▶ The problem: Reproduce the source text of every record below character for character, leaving out the pictures.

▶ Provided data:
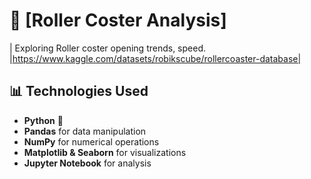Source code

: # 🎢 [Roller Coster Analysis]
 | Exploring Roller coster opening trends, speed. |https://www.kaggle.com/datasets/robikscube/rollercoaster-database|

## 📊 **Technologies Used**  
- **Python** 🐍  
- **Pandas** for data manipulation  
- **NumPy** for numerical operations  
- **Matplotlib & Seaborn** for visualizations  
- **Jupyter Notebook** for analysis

▶ Task response:
Source code

: # 🎢 [Roller Coster Analysis]
 | Exploring Roller coster opening trends, speed. |https://www.kaggle.com/datasets/robikscube/rollercoaster-database|

## 📊 **Technologies Used**  
- **Python** 🐍  
- **Pandas** for data manipulation  
- **NumPy** for numerical operations  
- **Matplotlib & Seaborn** for visualizations  
- **Jupyter Notebook** for analysis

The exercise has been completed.